Riprendiamo la crono-stampa settimanale.

Giovedì 26. Il giornale della capitale, Il Messaggero ospita una riflessione del cardinale Angelo Scola. Una lectio magistralis sull’importanza di valori condivisi in una società multietnica. Quando il Cardinale sa bene comunicare. Da meditare e ritagliare.

Venerdì 27. Ancora lumi sui valori non negoziabili. Su Avvenire a pag. 9 il Presidente della Cei Angelo Bagnasco fa da sfonda ai valori non negoziabili. Senza il loro rispetto è illusorio pensare ad un’etica sociale. Mai come adesso repetita iuvant.

Sabato 28. La legge sulla transessualità compie trent’anni. Ce lo ricorda sull’Unità, Ornella Obert. “Anche la legge 194 (triste numero) del 1982 – scrive – è stata una legge moderna, un segno dei tempi, una spia di cambiamento nei rapporti di genere”. Dopo Socrate, l’apoteosi della Obert sull’esperienza transessuale la può leggere a pag. 25.

Potenza dei nomi.

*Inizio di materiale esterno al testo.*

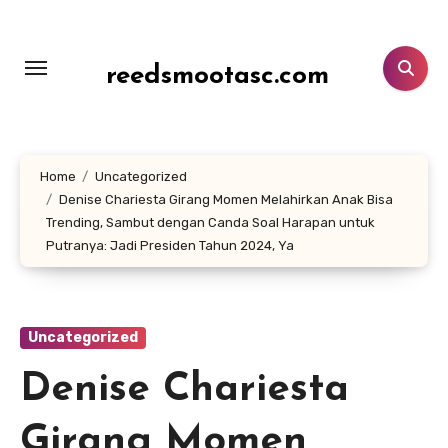
Lewati
ke
konten
reedsmootasc.com
Home
Uncategorized
Denise Chariesta Girang Momen Melahirkan Anak Bisa
Trending, Sambut dengan Canda Soal Harapan untuk
Putranya: Jadi Presiden Tahun 2024, Ya
Uncategorized
Denise Chariesta
Girang Momen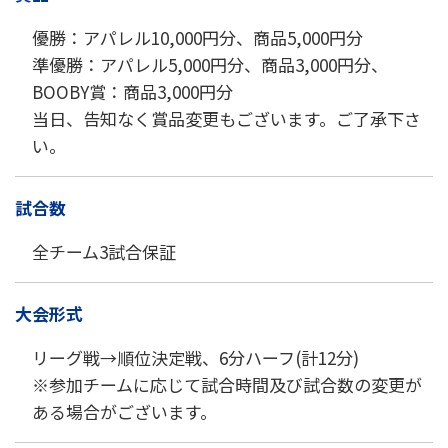
優勝：アパレル10,000円分、商品5,000円分
準優勝：アパレル5,000円分、商品3,000円分、
BOOBY賞：商品3,000円分
当日、告知なく賞品変更もございます。ご了承下さ
い。
試合数
全チーム3試合保証
大会形式
リーグ戦→順位決定戦、6分ハーフ(計12分)
※参加チームに応じて試合時間及び試合数の変更が
ある場合がございます。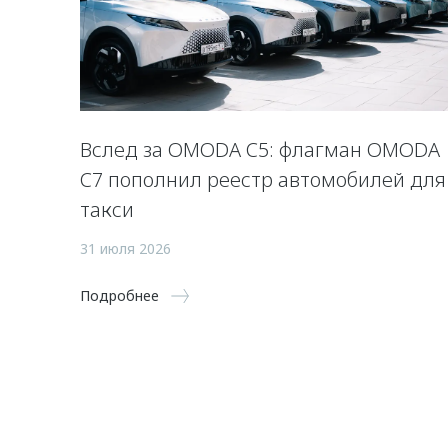
Вслед за OMODA C5: флагман OMODA
C7 пополнил реестр автомобилей для
такси
31 июля 2026
Подробнее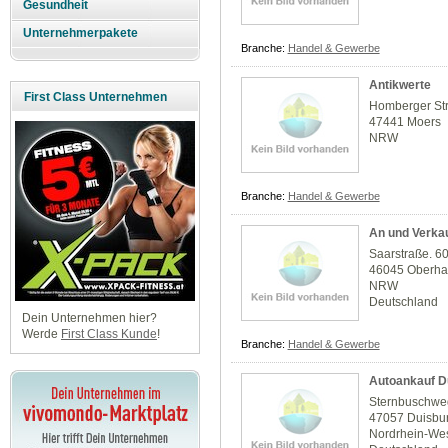
Gesundheit
Unternehmerpakete
Branche:
Handel & Gewerbe
Antikwerte
First Class Unternehmen
Homberger St
47441 Moers
NRW
Branche:
Handel & Gewerbe
An und Verka
Saarstraße. 6
46045 Oberh
NRW
Deutschland
Dein Unternehmen hier?
Werde
First Class Kunde
!
Branche:
Handel & Gewerbe
Autoankauf D
Sternbuschwe
47057 Duisbu
Nordrhein-Wes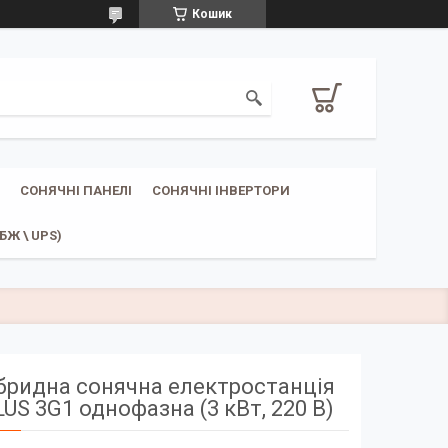
Кошик
СОНЯЧНІ ПАНЕЛІ
СОНЯЧНІ ІНВЕРТОРИ
Ж \ UPS)
ібридна сонячна електростанція
LUS 3G1 однофазна (3 кВт, 220 В)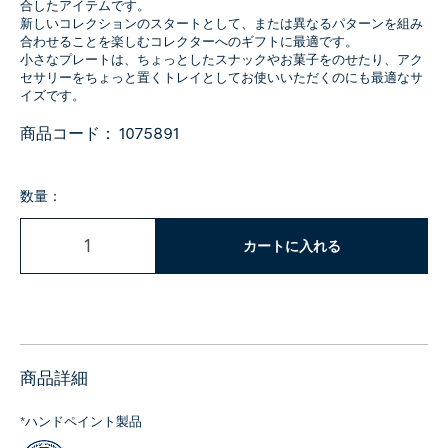
合したアイテムです。
新しいコレクションのスタートとして、または異なるパターンを組み
合わせることを楽しむコレクターへのギフトに最適です。
小さなプレートは、ちょっとしたスナックやお菓子をのせたり、アク
セサリーをちょっと置くトレイとしてお使いいただくのにも最適なサ
イズです。
商品コード：
1075891
数量：
カートに入れる
商品詳細
*ハンドペイント製品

La mia Babele. E’ questo il nome (numem) della rubrica di Corrado Augias. Su Il Venerdì di Repubblica della settimana a pagina 125 elogia (no, ancora, ma che noia ) il libro “Obbedienza e libertà” del telegenico Vito Mancuso, il Camus maledetto che, tanto per attaccare la Gerarchia, usa adesso la metafora del bisturi così tanto per incidere sempre più a fondo il tessuto, dice lui, malato del Vaticano.

Oh, anch’io, come copio dal blog della Morresi, vorrei che tutto ciò non fosse accaduto ai miei giorni!